▶ _What this task involves_
Please copy all of the data that follows exactly, leaving any pictures out.

-=-=-=-=-

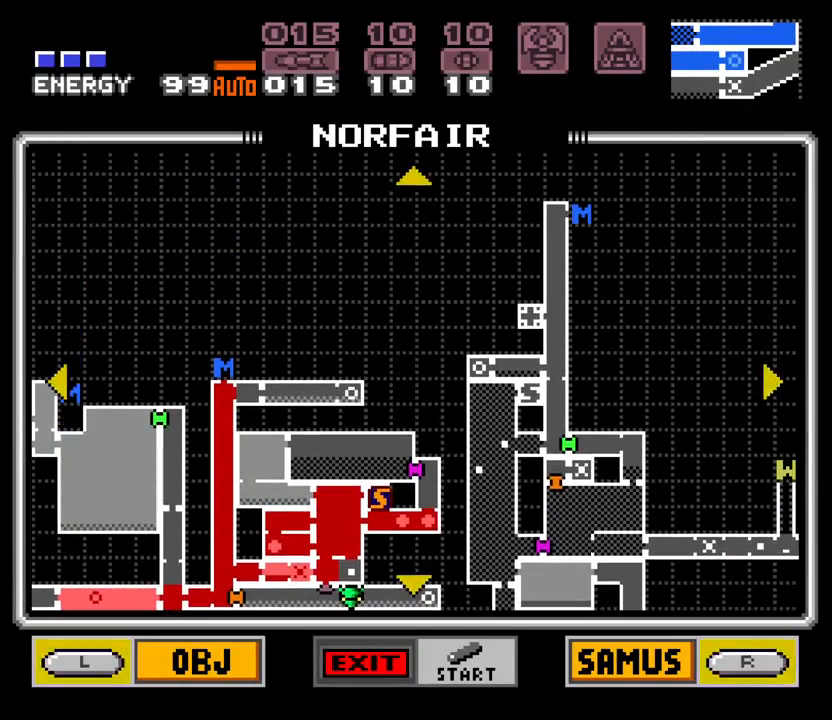
{"buttons": ["DPAD_RIGHT"], "events": [[500, "DPAD_RIGHT", "down"]]}
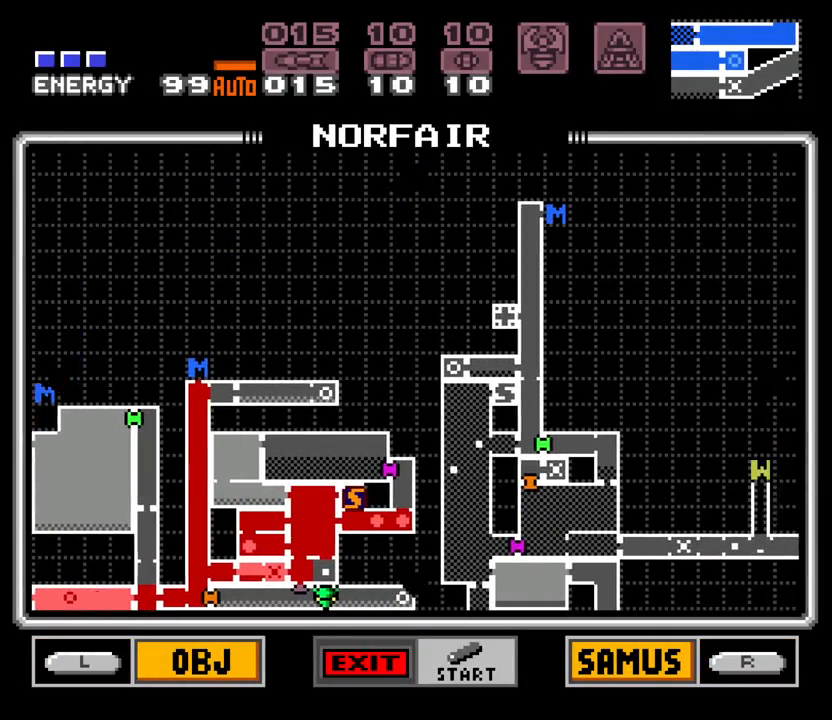
{"buttons": [], "events": [[83, "DPAD_DOWN", "down"], [417, "DPAD_DOWN", "up"], [417, "DPAD_RIGHT", "up"]]}
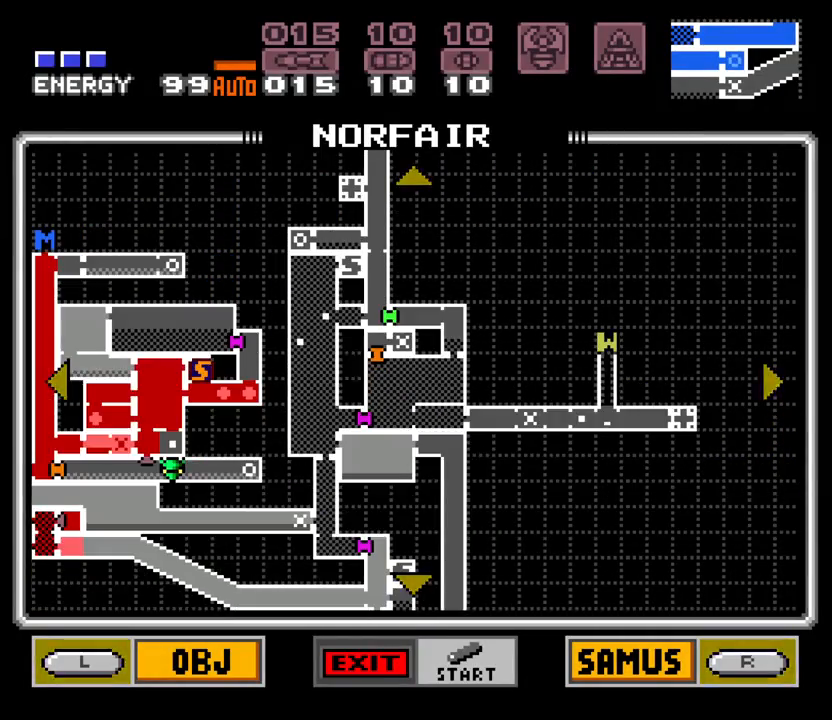
{"buttons": [], "events": []}
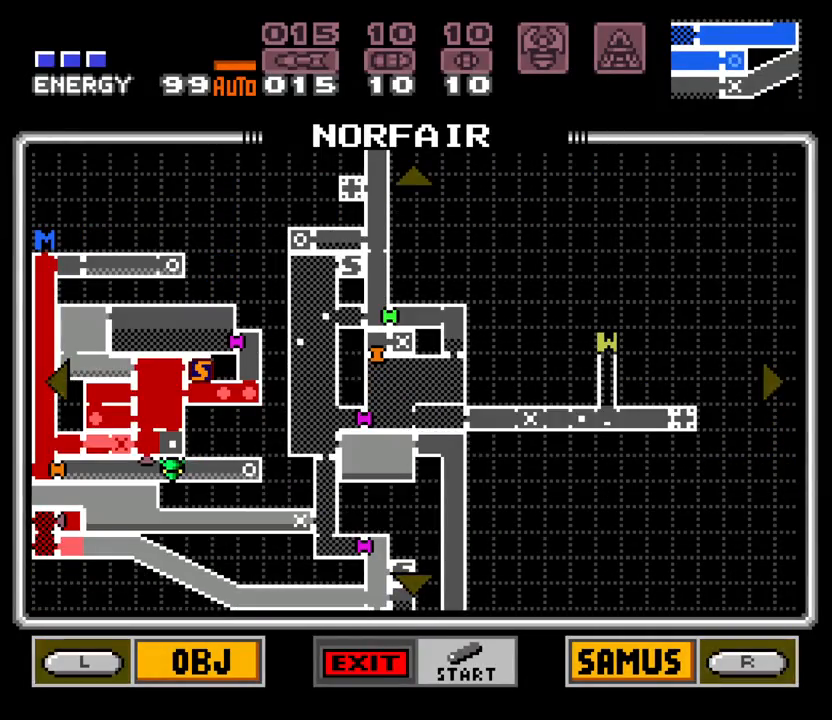
{"buttons": ["DPAD_UP", "DPAD_LEFT"], "events": [[267, "DPAD_LEFT", "down"], [283, "DPAD_UP", "down"]]}
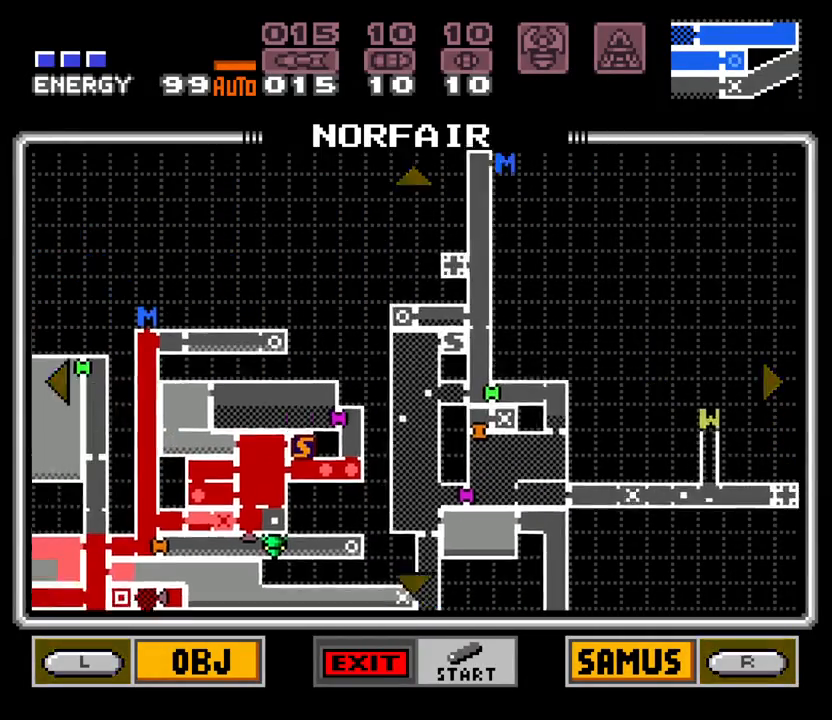
{"buttons": ["DPAD_DOWN", "DPAD_LEFT"], "events": [[83, "DPAD_LEFT", "up"], [83, "DPAD_UP", "up"], [350, "DPAD_DOWN", "down"], [417, "DPAD_LEFT", "down"]]}
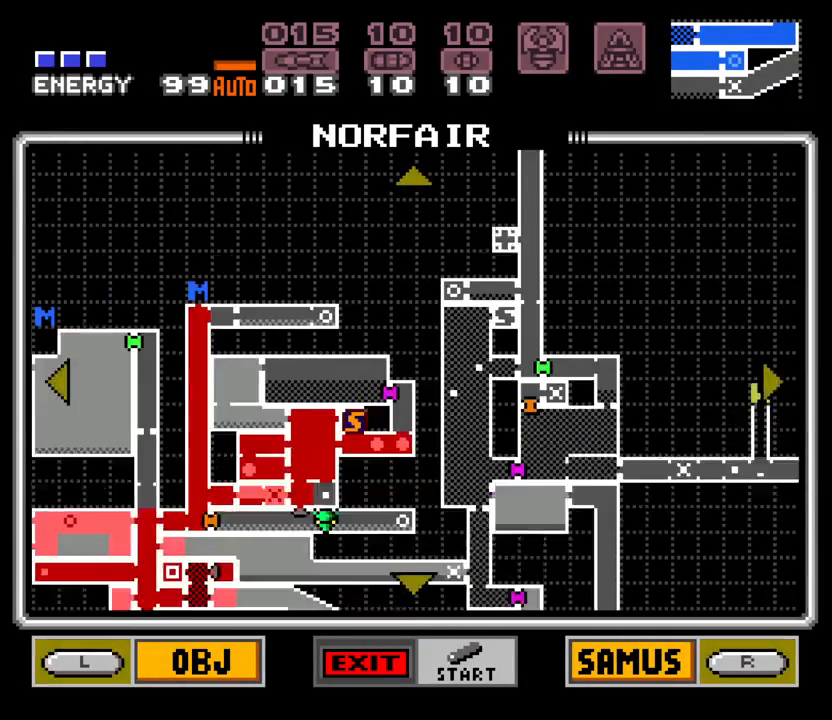
{"buttons": [], "events": [[50, "DPAD_DOWN", "up"], [83, "DPAD_LEFT", "up"]]}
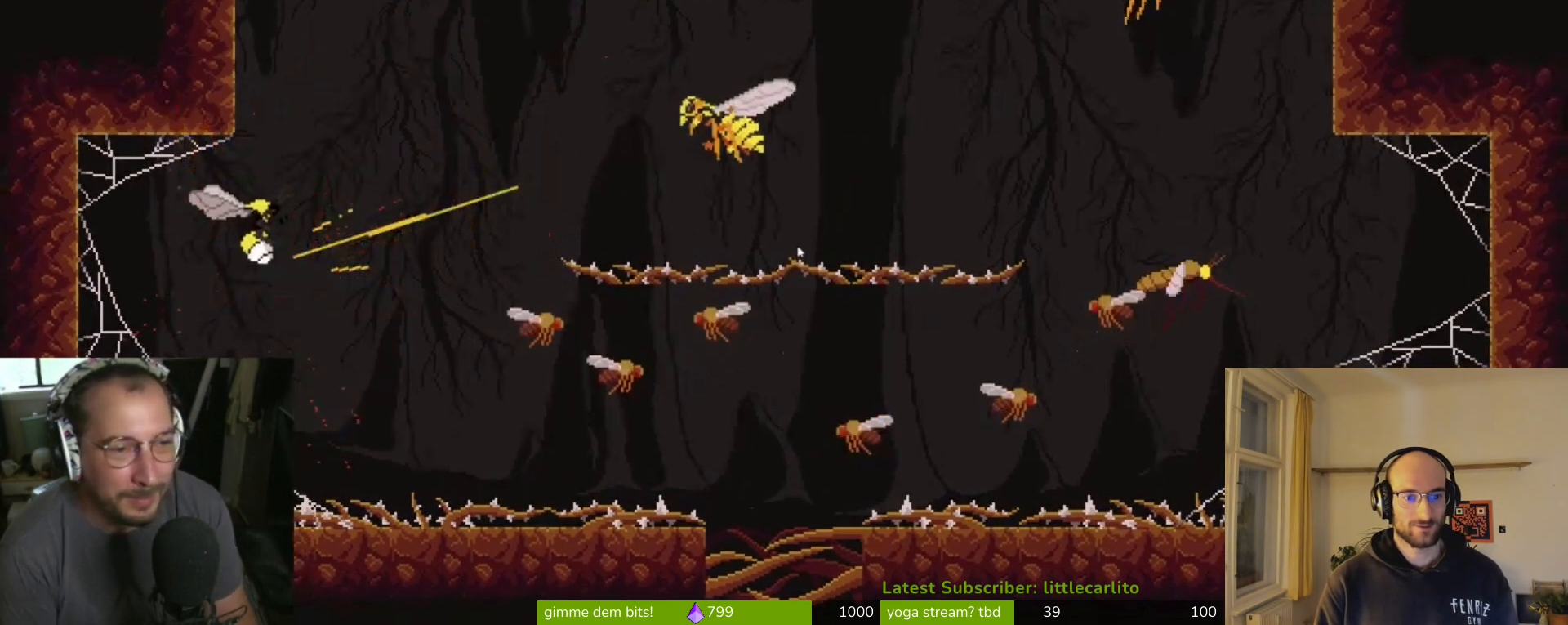
Gameplay with a controller (PlayStation layout); each line is a JSON object with the inputs held at the frame after it. "events" lists button and stick changes between this image and that frame as [ms after this image, input, new state], when the widget could be followed in between. Not read: L1.
{"buttons": ["CROSS"], "left_stick": "up-left", "right_stick": "center", "events": [[100, "CROSS", "down"], [233, "CROSS", "up"], [300, "CROSS", "down"], [367, "CROSS", "up"], [400, "left_stick", "up-left"], [433, "CROSS", "down"]]}
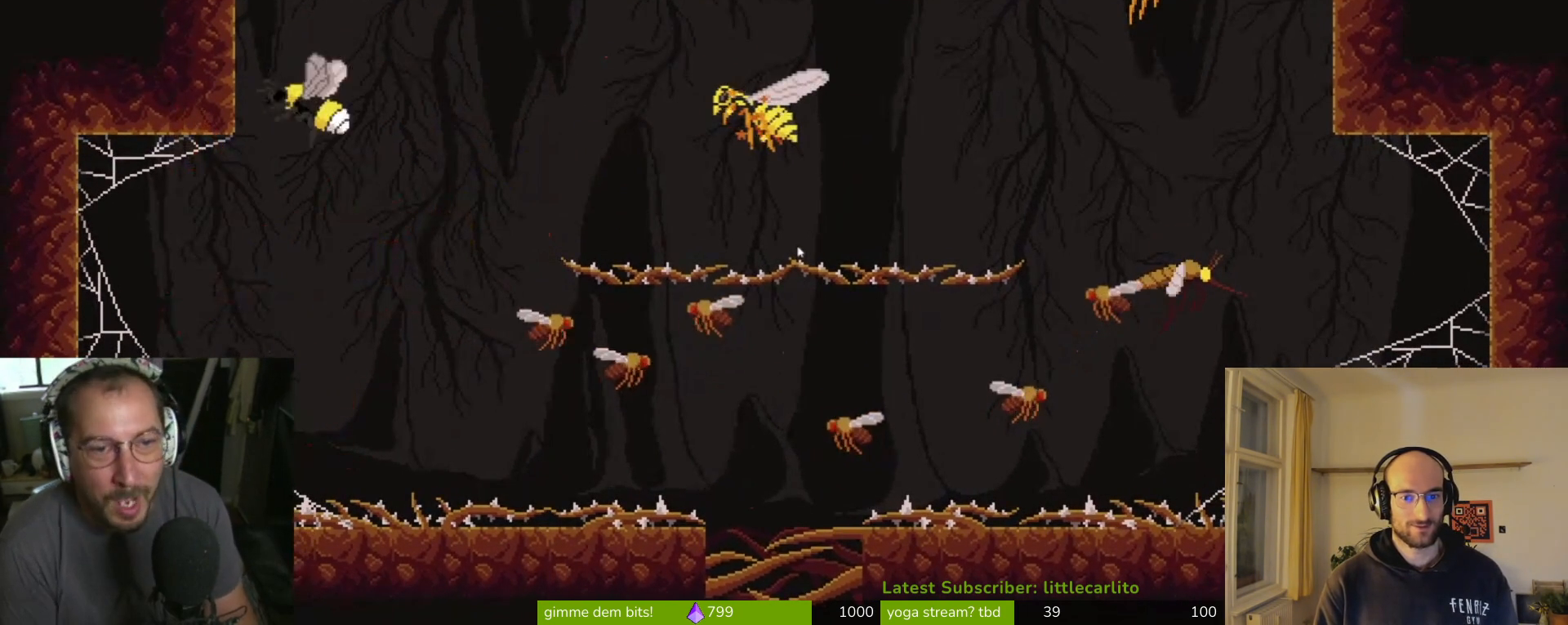
{"buttons": ["CROSS"], "left_stick": "up-left", "right_stick": "center", "events": [[33, "CROSS", "up"], [100, "CROSS", "down"], [133, "CROSS", "up"], [133, "left_stick", "left"], [200, "CROSS", "down"], [300, "CROSS", "up"], [367, "CROSS", "down"], [467, "CROSS", "up"], [467, "left_stick", "up-left"], [500, "CROSS", "down"]]}
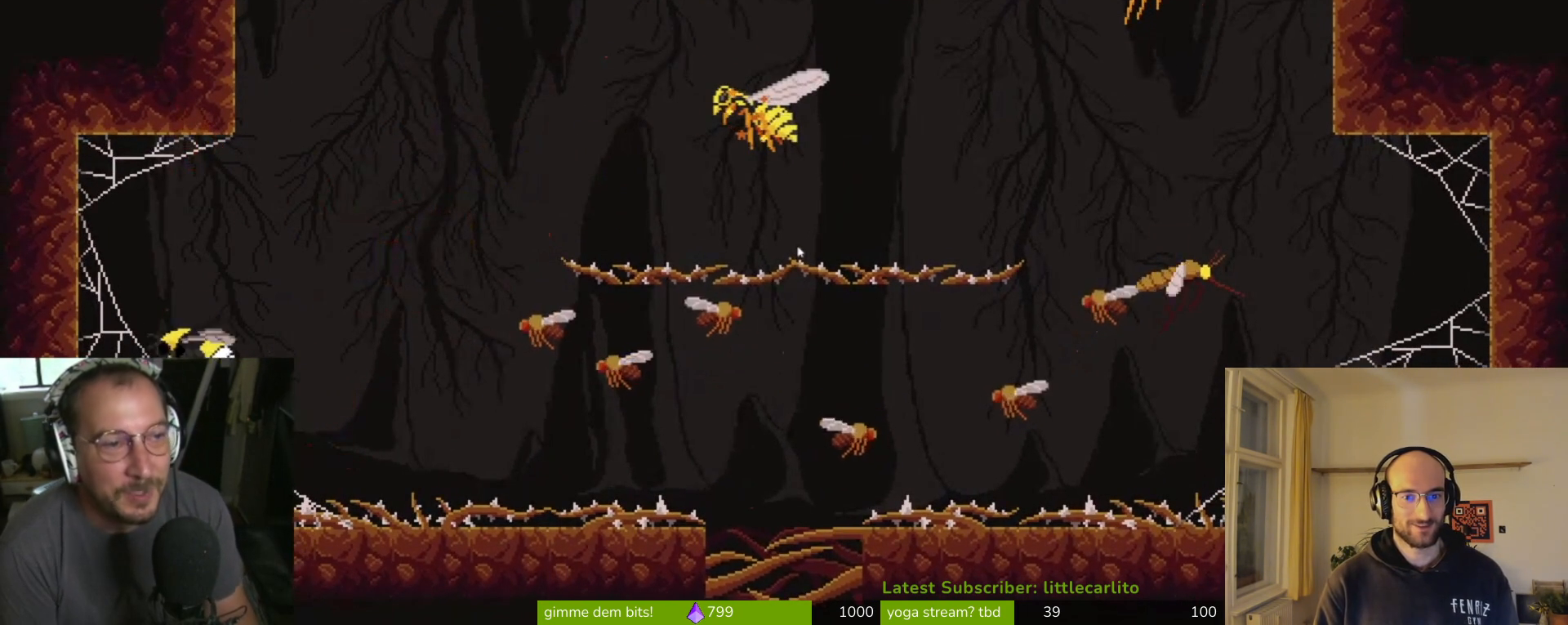
{"buttons": [], "left_stick": "center", "right_stick": "center", "events": [[67, "CROSS", "up"], [233, "left_stick", "center"]]}
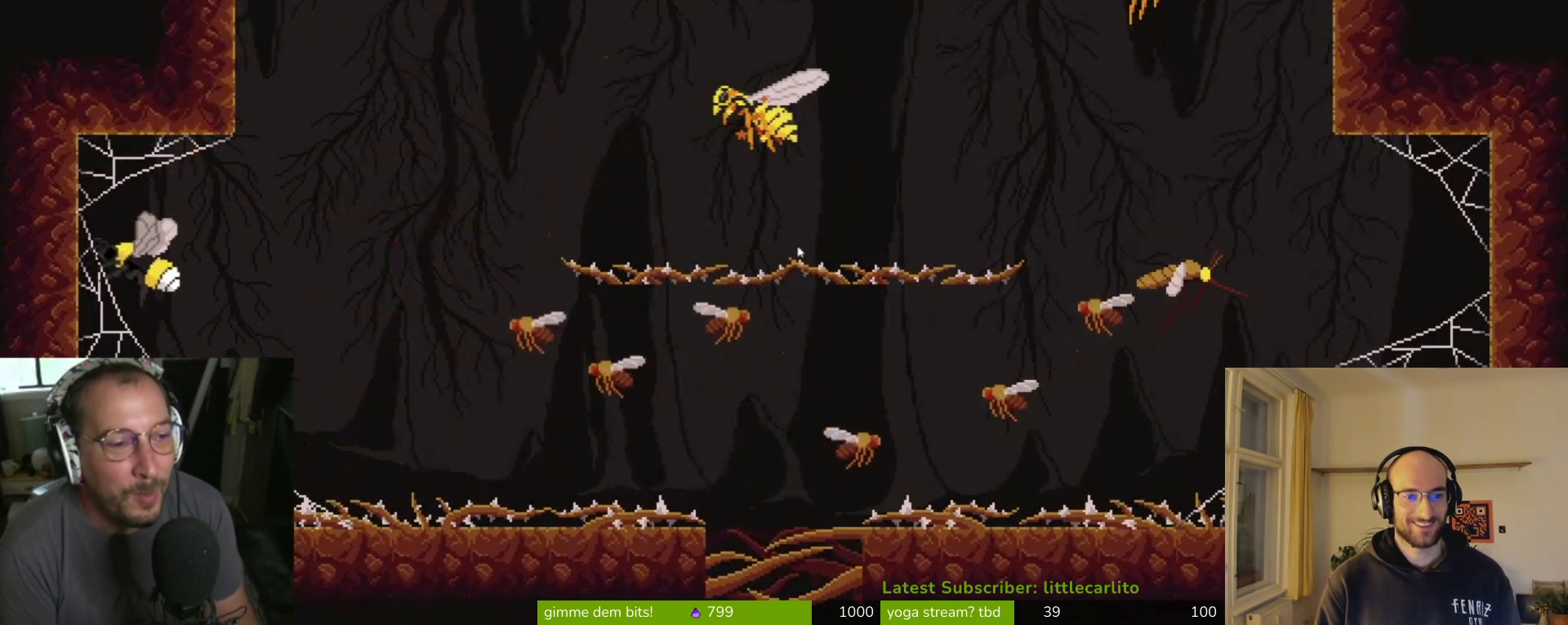
{"buttons": [], "left_stick": "center", "right_stick": "center", "events": [[67, "left_stick", "right"], [233, "left_stick", "center"]]}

-=-=-=-=-

▶ _Answer_
{"buttons": ["DPAD_RIGHT"], "events": [[500, "DPAD_RIGHT", "down"]]}
{"buttons": [], "events": [[83, "DPAD_DOWN", "down"], [417, "DPAD_DOWN", "up"], [417, "DPAD_RIGHT", "up"]]}
{"buttons": [], "events": []}
{"buttons": ["DPAD_UP", "DPAD_LEFT"], "events": [[267, "DPAD_LEFT", "down"], [283, "DPAD_UP", "down"]]}
{"buttons": ["DPAD_DOWN", "DPAD_LEFT"], "events": [[83, "DPAD_LEFT", "up"], [83, "DPAD_UP", "up"], [350, "DPAD_DOWN", "down"], [417, "DPAD_LEFT", "down"]]}
{"buttons": [], "events": [[50, "DPAD_DOWN", "up"], [83, "DPAD_LEFT", "up"]]}
Gameplay with a controller (PlayStation layout); each line is a JSON object with the inputs held at the frame after it. "events" lists button and stick changes between this image and that frame as [ms after this image, input, new state], when the widget could be followed in between. Not read: L1.
{"buttons": ["CROSS"], "left_stick": "up-left", "right_stick": "center", "events": [[100, "CROSS", "down"], [233, "CROSS", "up"], [300, "CROSS", "down"], [367, "CROSS", "up"], [400, "left_stick", "up-left"], [433, "CROSS", "down"]]}
{"buttons": ["CROSS"], "left_stick": "up-left", "right_stick": "center", "events": [[33, "CROSS", "up"], [100, "CROSS", "down"], [133, "CROSS", "up"], [133, "left_stick", "left"], [200, "CROSS", "down"], [300, "CROSS", "up"], [367, "CROSS", "down"], [467, "CROSS", "up"], [467, "left_stick", "up-left"], [500, "CROSS", "down"]]}
{"buttons": [], "left_stick": "center", "right_stick": "center", "events": [[67, "CROSS", "up"], [233, "left_stick", "center"]]}
{"buttons": [], "left_stick": "center", "right_stick": "center", "events": [[67, "left_stick", "right"], [233, "left_stick", "center"]]}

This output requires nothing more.